Upper limbs reduction defects account for around 10% of all prenatally detected congenital malformations, while unilateral kidney agenesia/aplasia accounts for 4-5%. Two extensive 11-year-long population studies suggest the prevalence of upper limb anomalies to be approximately 20 in 10,000 live births [8, 9]. Unilateral renal agenesis, defined as unilateral absence of kidney structure, has an estimated worldwide prevalence of around 1 in 2000 births [10]. As in daily clinical practice renal aplasia cannot be easily differentiated, the term unilateral renal agenesis is generally applied for both clinical entities.

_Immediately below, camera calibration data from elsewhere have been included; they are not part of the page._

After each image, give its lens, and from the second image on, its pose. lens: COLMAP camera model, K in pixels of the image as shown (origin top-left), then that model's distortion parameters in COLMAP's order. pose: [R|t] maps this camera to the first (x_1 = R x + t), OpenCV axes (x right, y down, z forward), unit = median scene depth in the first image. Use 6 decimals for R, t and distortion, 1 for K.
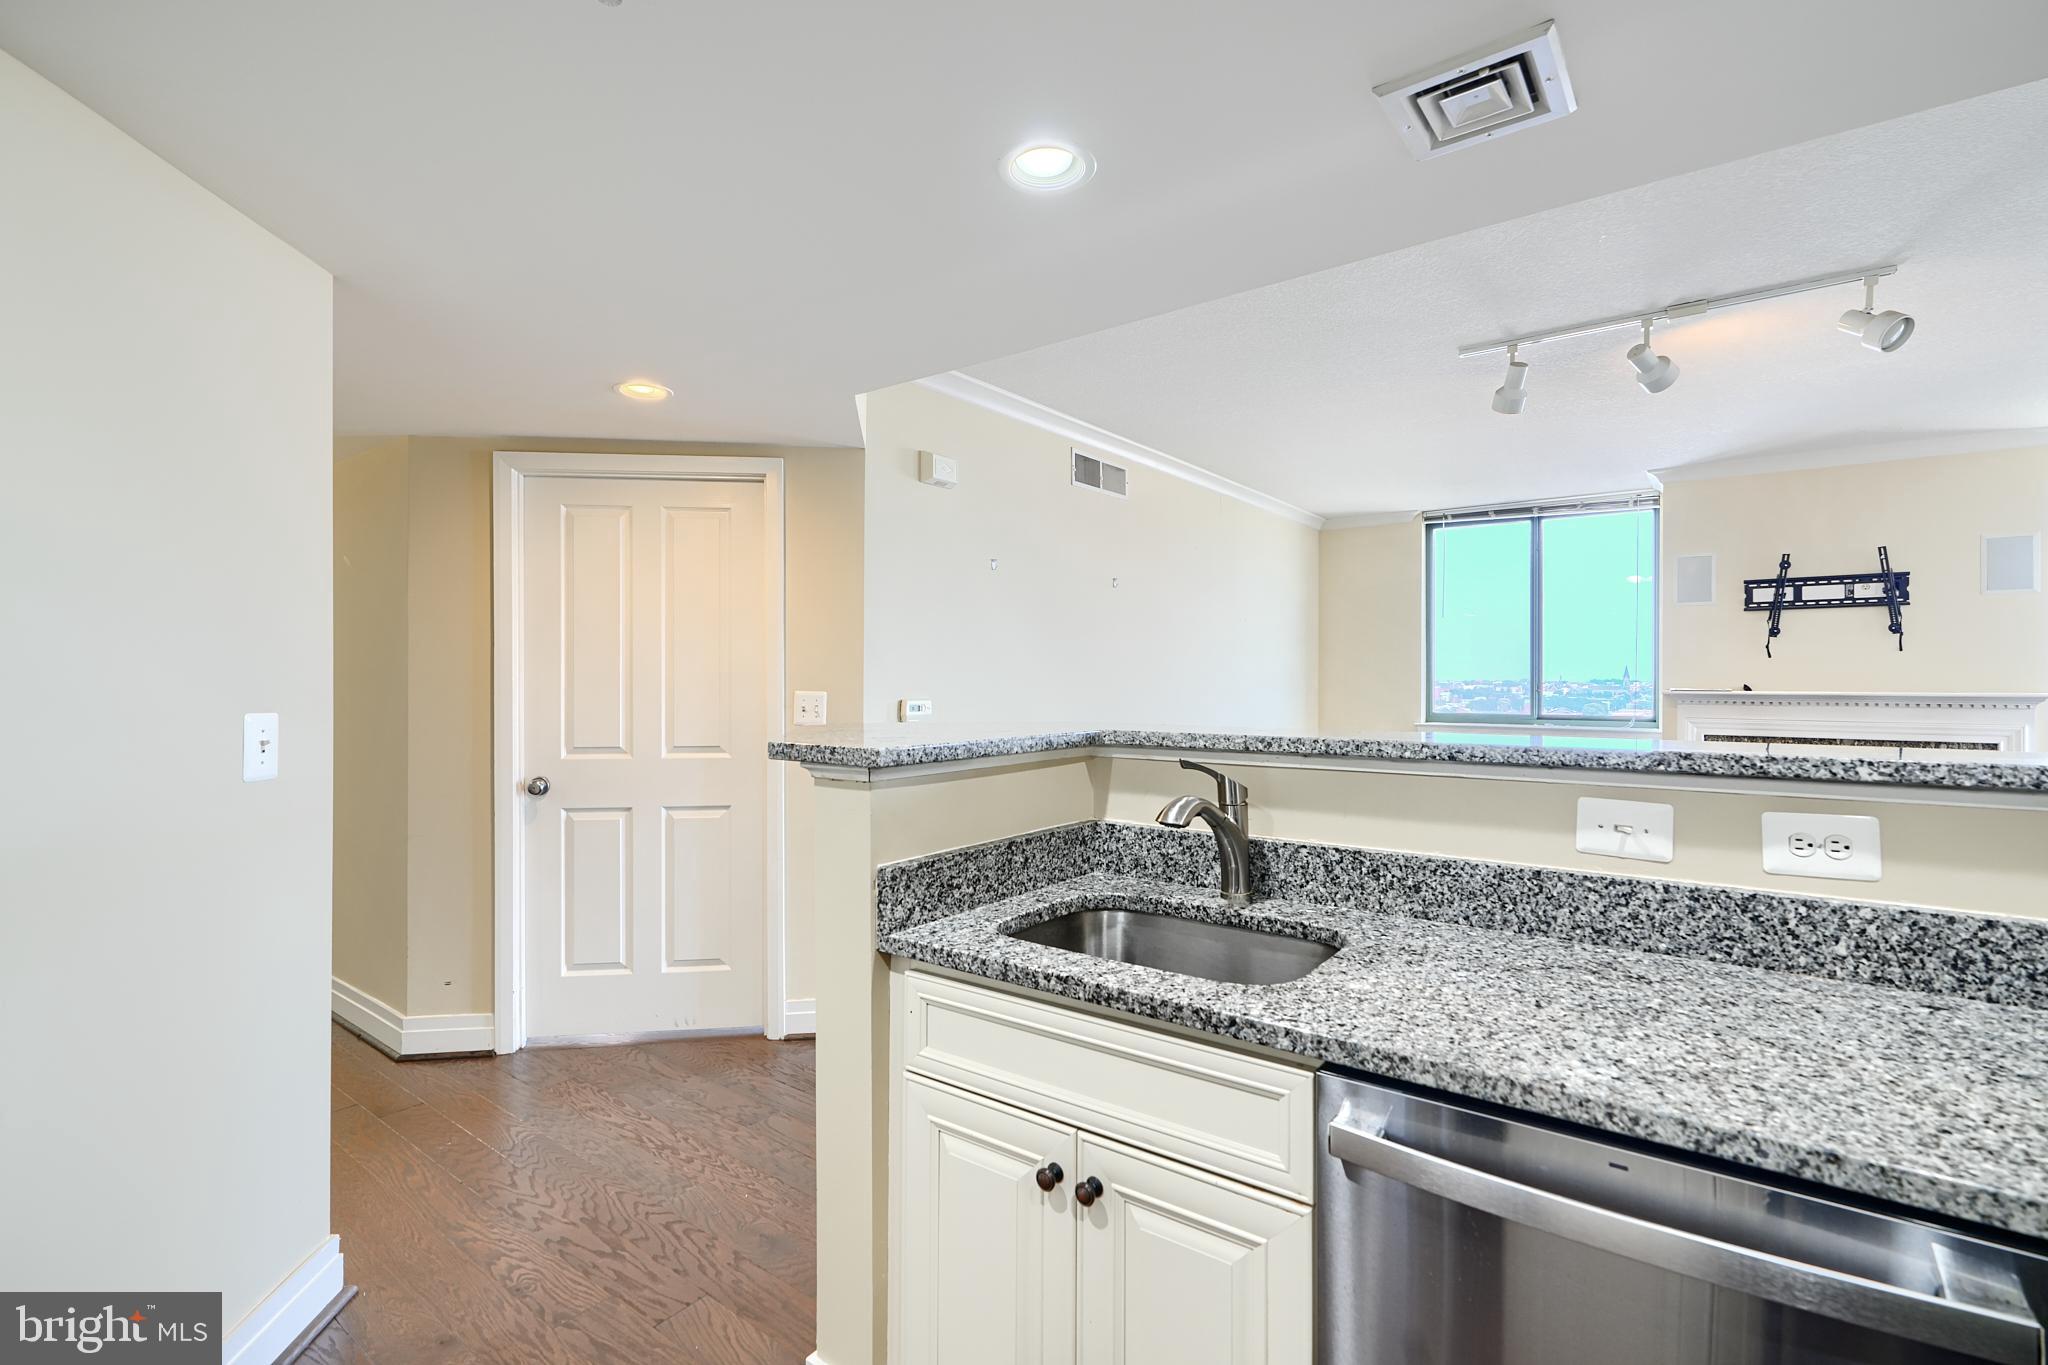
lens RADIAL K [[920.4, 0, 1024.5], [0, 920.4, 677.0], [0, 0, 1]] dist [0.000993, -0.000302]
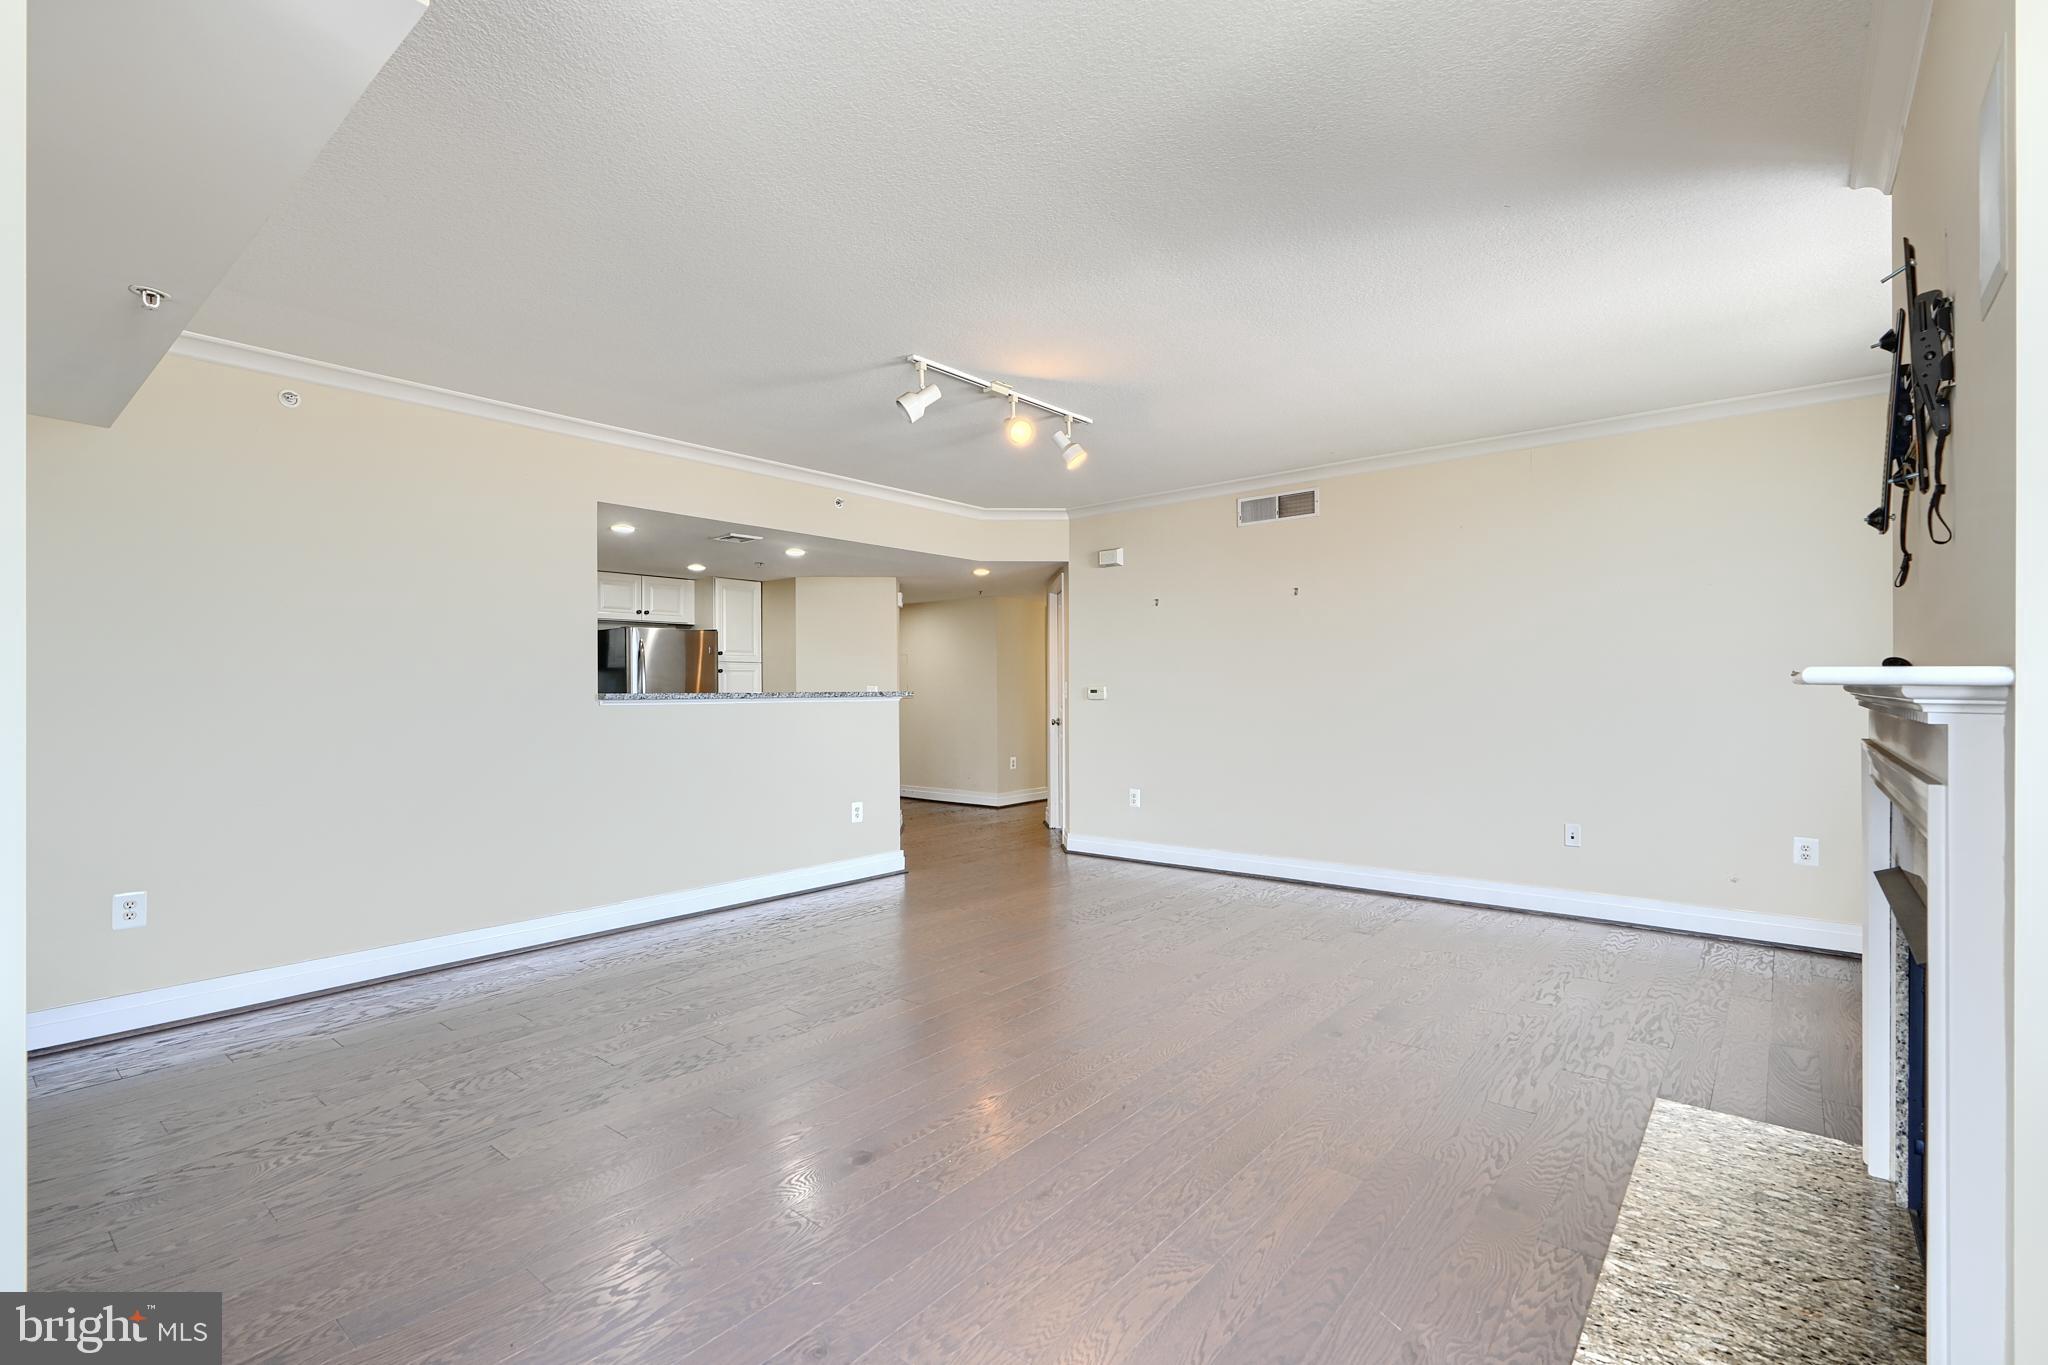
lens RADIAL K [[920.4, 0, 1024.5], [0, 920.4, 677.0], [0, 0, 1]] dist [0.000993, -0.000302]
pose [[-0.046529, -0.012831, -0.998835, 2.643280], [0.003457, 0.999909, -0.013006, 0.045409], [0.998911, -0.004058, -0.046480, 1.423122]]
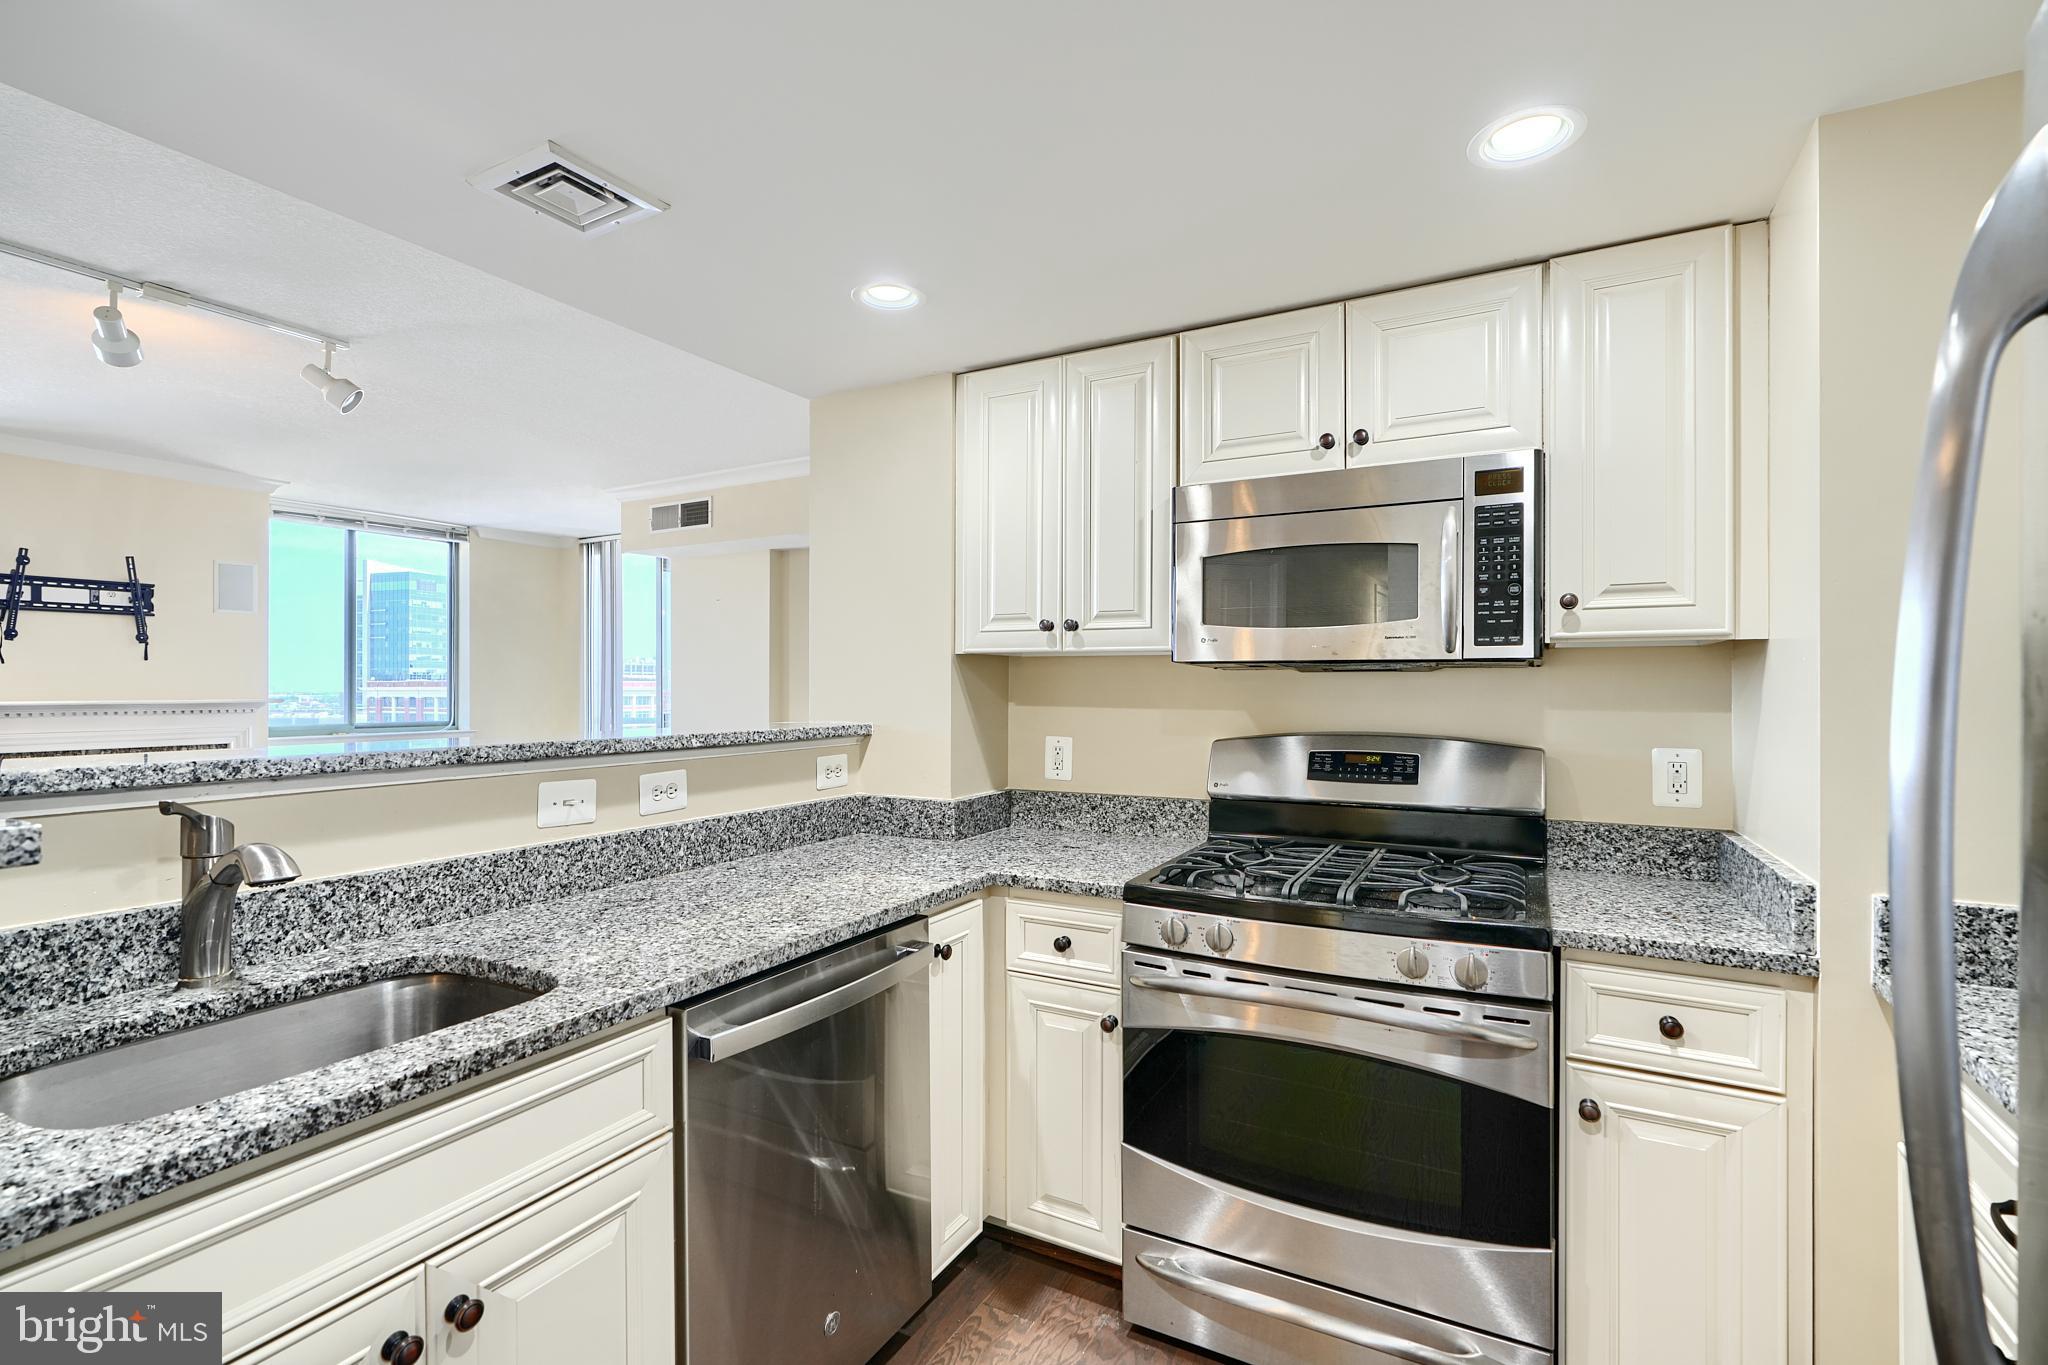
lens RADIAL K [[921.6, 0, 1027.8], [0, 921.6, 685.3], [0, 0, 1]] dist [0.002013, 0.000069]
pose [[-0.132418, 0.002017, 0.991192, -0.424218], [-0.001111, 0.999997, -0.002184, 0.002261], [-0.991193, -0.001390, -0.132415, 0.322327]]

Reduction anomalies/deformities of the upper limbs may be observed in many genetic disorders (chromosomal and monogenic) but may also result from teratogenic exposure during pregnancy [11]. Unilateral renal agenesis is highly heterogeneous as well [12]. A combination of renal and upper limb malformations, similar to what we described in our case, may be part of more than 20 syndromes, with different etiology including monogenic dominant and recessive diseases (Baller-Gerold syndrome, TAR syndrome, Townes-Brocks syndrome, acrofacial dysostosis 1, Nager type, Fanconi anemia, etc.), unknown sporadic conditions (VATER/VACTERL association), and microstructural chromosomal anomalies (10q24 trisomy, inv dup(22)(q11), etc.).

Our case illustrates the feasibility of new technologies in the genetic evaluation of patients with multiple malformations. SNP genotyping helps not only to screen the fetal genome for pathogenic copy number variants (including common aneuploidies and microdeletions/microduplications) but also to find out chromosome regions harboring genes implicated in monogenic systemic malformations. The prognosis for the developing fetus and the reproductive decisions of the family largely depend on the causes underlying the particular malformation. In our case, finding out the genetic etiology of the fetal phenotype made it possible to provide adequate genetic counseling to the family and to plan optimal disease prophylaxis in future pregnancies.

Competing Interests

The authors declare that there is no conflict of interests regarding the publication of this paper.